What I Learned From My First Business

This is the Fifth post in our blog series about lessons learned from failures. Over the next couple months we will have guest posts every week from some truly impressive people who will share their insights with our readers. Please come back every Friday and follow the series. This weeks post comes to us from Heath Padgett.

In college I launched a social clothing line called Aristo Movement. I had no idea what I was getting into. I had no background in fashion nor graphic design and I had no interest in pursuing fashion as a career. None the less, I filed an LLC, sought out trademark attorneys, raised thousands of dollars for charity, and still have Aristo ambassadors who run around with my logo on their extremely comfortable t-shirts.

I ran the business for almost two years before realizing I didn’t know what the heck I was doing. However, I learned one of the most valuable lessons of my entire life while building my first business, I had done something to set me apart from my peers and ultimately give me a heads up on all those in my age range- I had built something.

What had I built? A small clothing line that never gained a ton of momentum.

What had I learned? Because I had taken action on an idea, I had a number of opportunities open up for me because I was simply willing to build.

I like using the term build because it implies action. When you’re building a house, you can’t always worry about the end result, you just have to get to work and start building otherwise nothing is ever going to happen. You can sit around all day and talk hypotheticals, but the guy next door has already built a foundation, messed up a few times, tore it down, corrected course, and is five steps ahead of you.

Build a clothing line. Build a blog that attracts a lot of followers. Build a community organization. And here’s the key, don’t worry about whether or not it will be successful. Why should you not worry? Because if it’s successful, then great, you’ve built something successful. If whatever you’re building is not successful, then the art of building something in the first place will have presented you with additional opportunities, lessons for growth, and a great number of experiences during the process.

My expression of building can be vague, so let me give you another example. Right now I’m traveling across America on a seven month journey to all fifty states, where I’m working a different hourly wage job in each state. I’m doing this and filming along the way and the entire journey will be converted into a documentary that highlights the stories of everyday hourly workers throughout America.

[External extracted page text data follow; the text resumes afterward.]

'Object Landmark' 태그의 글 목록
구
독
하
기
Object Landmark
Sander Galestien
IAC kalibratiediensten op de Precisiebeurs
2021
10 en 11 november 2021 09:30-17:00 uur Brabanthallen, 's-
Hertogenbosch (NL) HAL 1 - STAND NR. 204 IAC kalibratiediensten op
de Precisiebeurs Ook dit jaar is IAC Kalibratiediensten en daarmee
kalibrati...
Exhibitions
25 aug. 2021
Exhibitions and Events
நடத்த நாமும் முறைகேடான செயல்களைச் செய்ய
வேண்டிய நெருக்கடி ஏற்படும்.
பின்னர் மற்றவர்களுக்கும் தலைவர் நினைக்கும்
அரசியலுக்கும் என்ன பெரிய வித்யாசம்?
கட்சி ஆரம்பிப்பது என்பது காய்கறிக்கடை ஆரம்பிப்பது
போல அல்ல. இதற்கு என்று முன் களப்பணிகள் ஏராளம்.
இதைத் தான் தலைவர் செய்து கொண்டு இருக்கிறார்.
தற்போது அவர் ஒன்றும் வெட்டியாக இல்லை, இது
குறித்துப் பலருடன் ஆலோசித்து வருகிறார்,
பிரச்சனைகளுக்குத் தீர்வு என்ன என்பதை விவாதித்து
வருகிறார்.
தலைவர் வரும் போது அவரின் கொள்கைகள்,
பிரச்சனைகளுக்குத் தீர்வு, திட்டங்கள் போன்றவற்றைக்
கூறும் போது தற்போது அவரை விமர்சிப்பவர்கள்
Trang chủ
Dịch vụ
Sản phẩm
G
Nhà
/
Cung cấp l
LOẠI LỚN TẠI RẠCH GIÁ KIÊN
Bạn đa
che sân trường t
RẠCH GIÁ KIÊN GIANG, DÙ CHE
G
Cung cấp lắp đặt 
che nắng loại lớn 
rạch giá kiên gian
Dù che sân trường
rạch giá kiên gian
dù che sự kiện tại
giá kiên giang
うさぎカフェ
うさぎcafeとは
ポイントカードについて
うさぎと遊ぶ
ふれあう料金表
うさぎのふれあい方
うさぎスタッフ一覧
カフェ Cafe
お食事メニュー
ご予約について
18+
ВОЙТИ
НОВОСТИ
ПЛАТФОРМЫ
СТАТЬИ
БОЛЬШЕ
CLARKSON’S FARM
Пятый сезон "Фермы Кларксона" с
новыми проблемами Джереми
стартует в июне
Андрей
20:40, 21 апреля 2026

I’m 23-years-old and before this trip I had never been paid to write an article or film a video by anyone. Ever. I left this job from a sales position right out of college and now my entire income is based off of writing and freelance related projects. Yes, there was a learning curve in between there somewhere, however, I’m building something called Hourly America.

I don’t know whether or not my end result- a documentary- will be successful. But at this point, it doesn’t matter. Why? Because I’ve taken action on this idea I’ve already had a myriad of options open up to my future. I have a chance to work as a paid consultant for a very successful author, I’ve shared my stories on several national media outlets, traveled to 38 out of 50 states, seen the country with my newlywed wife and have a number of opportunities for “work” if I needed a job upon finishing this trip.

All of these opportunities have come about not because I’ve created something successful, but purely because I had the tenacity to stand out and build something. I only use my work as illustration, not as bragging rights. I say all this to say I’m not the smartest guy in the world, so if I can do these kinds of things- so can you. This method applies for entrepreneurs, members of large companies, and anyone who wants to be seen as a doer instead of someone who talks about possibly doing something, one day.

What are you going go to build? Better question yet, why haven’t you started yet?